If you wish to have us tender your Unregistered Notes, please so instruct us by completing, executing and returning to us the instruction form accompanying this letter. The Letter of Transmittal is furnished to you for your information only and may not be used by you to tender your Unregistered Notes.


INSTRUCTIONS WITH RESPECT TO

THE EXCHANGE OFFER

The undersigned acknowledges receipt of your letter and the enclosed materials referred to therein relating to the Exchange Offer made by the Issuers with respect to its Unregistered Notes.

This will instruct you as to the action to be taken by you relating to the Exchange Offer with respect to the Unregistered Notes held by you for the account of the undersigned.

The aggregate face amount of the Unregistered Notes held by you for the account of the undersigned is (fill in amount):

$                     of 7-7/8% Senior Notes due 2018

With respect to the Exchange Offer, the undersigned hereby instructs you (check appropriate box):

 

  ¨ to tender the following Unregistered Notes, subject to the terms and conditions set forth in the Prospectus and the Letter of Transmittal, held by you for the account of the undersigned (insert principal amount of Unregistered Notes to be tendered) (if any): $                    

 

  ¨ not to tender any Unregistered Notes held by you for the account of the undersigned.

If the undersigned instructs you to tender the Unregistered Notes held by you for the account of the undersigned, it is understood that you are authorized to make, on behalf of the undersigned (and the undersigned by its signature below, hereby makes to you), the representations contained in the Letter of Transmittal that are to be made with respect to the undersigned as a beneficial owner, including but not limited to the representations that:

 

   

any Exchange Notes that you receive will be acquired in the ordinary course of your business;

 

   

you are not engaged in and do not intend to engage in the distribution of the Exchange Notes;

 

   

you have no arrangement or understanding with any person or entity to participate in the distribution of the Exchange Notes;

 

   

you are not an “affiliate,” as defined in Rule 405 under the Securities Act, of either Issuer or their subsidiary guarantors; and

 

   

if you are a broker-dealer that will receive Exchange Notes for your own account in exchange for Unregistered Notes, you acquired those Unregistered Notes as a result of market-making activities or other trading activities and you will deliver a prospectus, as required by law, in connection with any resale of the Exchange Notes.
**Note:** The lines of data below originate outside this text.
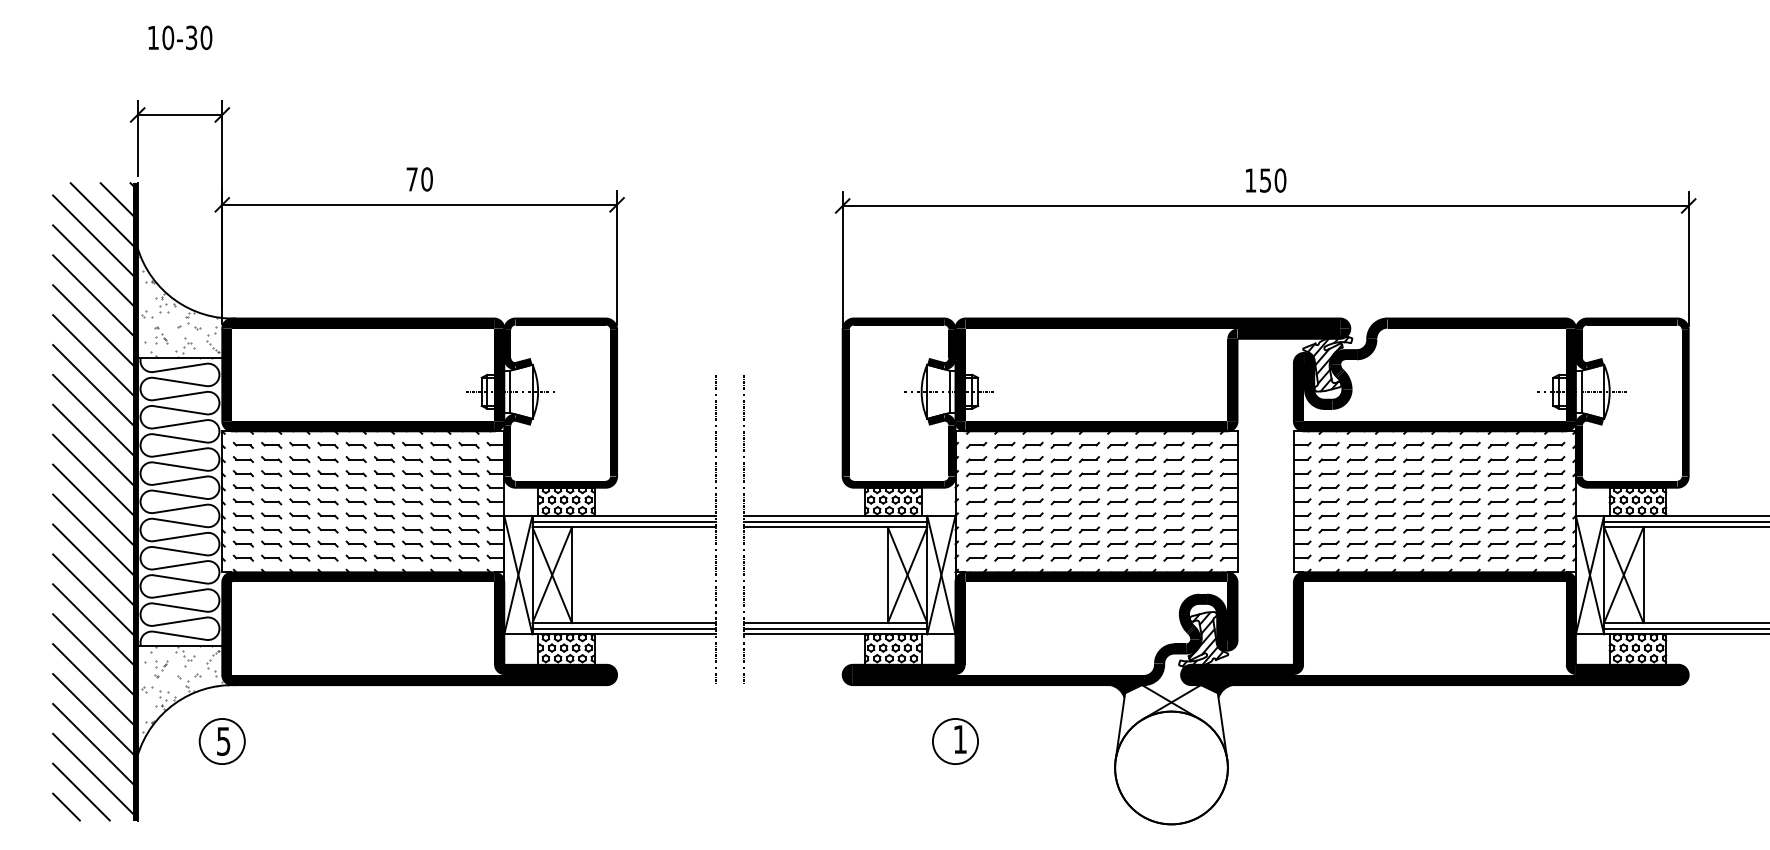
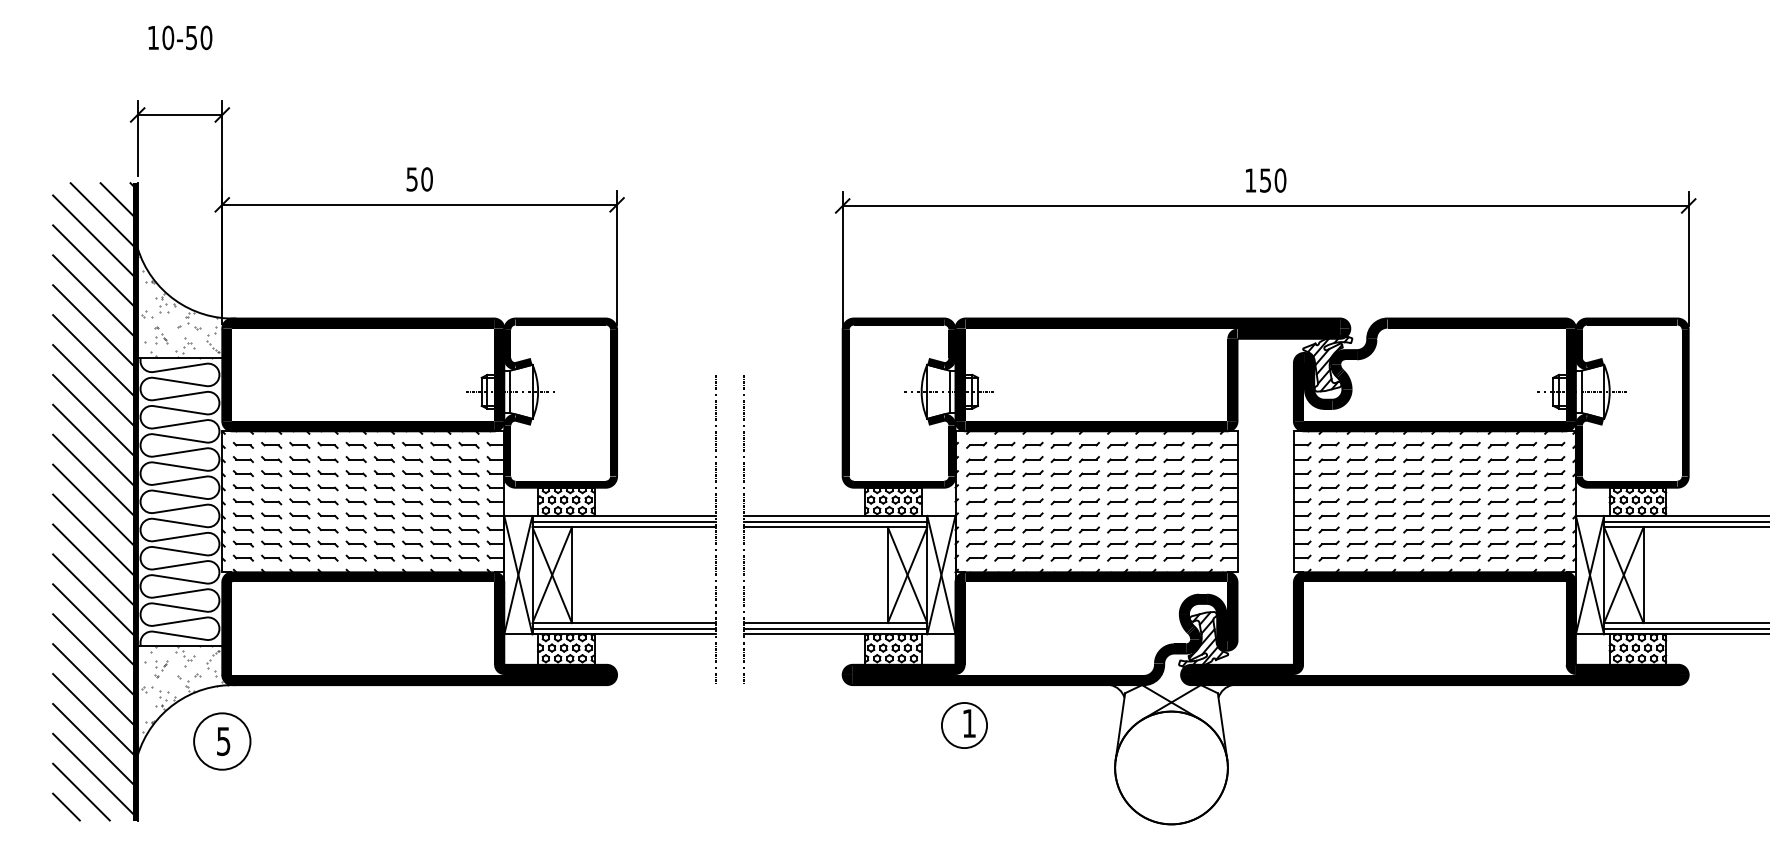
text at (191, 37): 10-30 -> 10-50
text at (411, 179): 70 -> 50
fill at (1126, 691): present -> none
fill at (1216, 691): present -> none
circle at (221, 741) diameter: 45 px -> 56 px
part at (955, 741) position: (955, 741) -> (964, 725)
Signature:                                                                                                                                                                                                                                                   

Print Name here:                                                                                                                                                                                                                                     

Print Address:                                                                                                                                                                                                                                           

Area Code and Telephone Number:                                                                                                                                                                                                 

Tax Identification or Social Security Number:                                                                                                                                                                             

Dated:                                                                                                                                                                                                                                                          

None of the Unregistered Notes held by us for your account will be tendered unless we receive written instructions from you to do so. Unless a specific contrary instruction is given in the space provided, your signature hereon shall constitute an instruction to us to tender all of the Unregistered Notes held by us for your account.